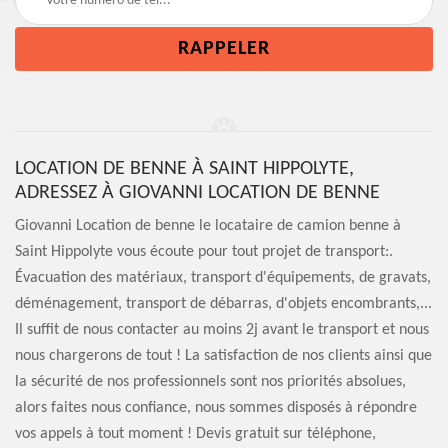
LOCATION DE BENNE À SAINT HIPPOLYTE,
ADRESSEZ À GIOVANNI LOCATION DE BENNE
Giovanni Location de benne le locataire de camion benne à
Saint Hippolyte vous écoute pour tout projet de transport:.
Évacuation des matériaux, transport d'équipements, de gravats,
déménagement, transport de débarras, d'objets encombrants,...
Il suffit de nous contacter au moins 2j avant le transport et nous
nous chargerons de tout ! La satisfaction de nos clients ainsi que
la sécurité de nos professionnels sont nos priorités absolues,
alors faites nous confiance, nous sommes disposés à répondre
vos appels à tout moment ! Devis gratuit sur téléphone,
______________________________
PROBLEM TO SOLVE:
Only the pictures stay out; the rest of the entries above must be written out exactly.

RESPONSE BOX:
LOCATION DE BENNE À SAINT HIPPOLYTE,
ADRESSEZ À GIOVANNI LOCATION DE BENNE
Giovanni Location de benne le locataire de camion benne à
Saint Hippolyte vous écoute pour tout projet de transport:.
Évacuation des matériaux, transport d'équipements, de gravats,
déménagement, transport de débarras, d'objets encombrants,...
Il suffit de nous contacter au moins 2j avant le transport et nous
nous chargerons de tout ! La satisfaction de nos clients ainsi que
la sécurité de nos professionnels sont nos priorités absolues,
alors faites nous confiance, nous sommes disposés à répondre
vos appels à tout moment ! Devis gratuit sur téléphone,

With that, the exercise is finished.